The only method I have learnt to derive is by natural deduction, but we have also learnt the completeness theorem which shortly states "$\varphi\vDash\psi\implies\varphi\vdash\psi$". My teacher said if we want to prove a theory is consistent then we just have to find a model, which is easy to see by using the soundness theorem $\varphi\vdash\bot\implies\varphi\vDash\bot$. We have also learnt that if we want to prove something is derivable then we can do this by applying the completeness theorem and show that the logical consequence must hold. But then my teacher said that if want to prove a theory is INCONSISTENT, we just have to derive false from some assumptions in the theory. But then I wonder why it isn't possible to use a similar argument in this case. Use some argument and conclude that this must always be false?

(b) is consistent. Acoording to (a), is this theory consistent? I mean, am I allowed to use this model as my example $\exists x_1\exists x_2\exists x_3(\neg(x_1\doteq x_2)\land \neg(x_2\doteq x_3)\land \neg(x_1\doteq x_3))$? That is, use $\exists$-signs?

So; my guess is that (c) is the only inconsistent theory among this. Haven't tried to derive false from this yet though. Hope someone can help me. Thanks :)

• Does the $\doteq$ symbol come with logical axioms of its own, or is it just a random relation symbol? In the latter case, all three theories are satisfied by any structure where $a\doteq b$ is always false no matter what $a$ and $b$ are. – Henning Makholm Oct 25 '15 at 16:12
• I don't really understand your question not that it's ill-formed more that I am new to the subject "Mathematical logic". :) But my teacher preffered to use it I guess you could see it as en equality if you would like to :) – user231999 Oct 25 '15 at 16:16
• x @Joel: Go to your list of logical axioms and/or rules of inference.

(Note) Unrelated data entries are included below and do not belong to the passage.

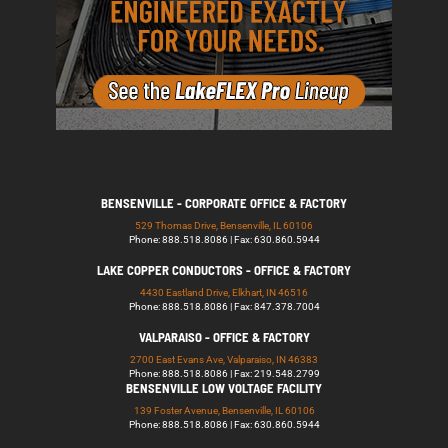
BENSENVILLE - CORPORATE OFFICE & FACTORY
529 Thomas Drive, Bensenville, IL 60106
Phone: 888.518.8086 | Fax: 630.860.5944
LAKE COPPER CONDUCTORS - OFFICE & FACTORY
4430 Eastland Drive, Elkhart, IN 46516
Phone: 888.518.8086 | Fax: 847.378.7004
VALPARAISO - OFFICE & FACTORY
2700 East Evans Ave, Valparaiso, IN 46383
Phone: 888.518.8086 | Fax: 219.548.2799
BENSENVILLE LOW VOLTAGE FACILITY
139 Foster Avenue, Bensenville, IL 60106
Phone: 888.518.8086 | Fax: 630.860.5944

Does any of them mention the $\doteq$ symbol specifically? – Henning Makholm Oct 25 '15 at 16:20
• Ah, I found a box, It states "When the symbol $\doteq$ is contained in an expression, it will remind that the expression is an element of Form. When the symbol = is in an expression, it is an informal assertion, if anything. We can, for instance, write ϕ = ($x_0 \doteq x_0$) to mean that ϕ is the formula $x_0 \doteq x_0$" – user231999 Oct 25 '15 at 16:23
• x @Joel: Good. So it is intended to represent equality in the formal system. But we still need to figure out if the logic you're working with knows how $\doteq$ works, or (on the other hand) the theory is supposed to supply these facts as axioms. Either of these conventions appear in textbooks by different authors. So my question about whether the rules and logical axioms mention $\doteq$ still stands. – Henning Makholm Oct 25 '15 at 16:26

There are two main ways to prove that a theory is consistent:

i) Show a model that satisfies the theory.

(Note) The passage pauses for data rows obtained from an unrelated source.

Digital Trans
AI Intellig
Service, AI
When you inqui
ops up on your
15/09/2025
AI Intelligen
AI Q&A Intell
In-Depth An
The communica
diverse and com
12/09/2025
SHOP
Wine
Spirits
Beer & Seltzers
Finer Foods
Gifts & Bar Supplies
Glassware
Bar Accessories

ii) Show that every valid proof in the theory concludes something that is different from $\bot$.

Conversely, there are also two main ways to prove that a theory is inconsistent:

iii) Show that every structure in the language of the theory fails to be a model.

iv) Show a valid proof in the theory whose conclusion is $\bot$.

Among these, strategy (i) and (iv) are usually easier to carry out, because they only require you to exhibit one thing with particular properties. On the other hand for (ii) and (iii) you would need to argue about all possibilities for either proofs or structures -- or, in other words, you'd need to argue that something is impossible.

It is easier to prove that something is possible (just doing it constitutes a proof) than to argue that something is impossible (you would need to convince the reader that your argument works in all kinds of corner cases).

Therefore (i) and (iv) are usually the preferred ways to do this kind of proofs. Of course it might be that for a particular theory you can see a straightforward way of arguing (ii) or (iii), and in that case it is entirely valid to do so.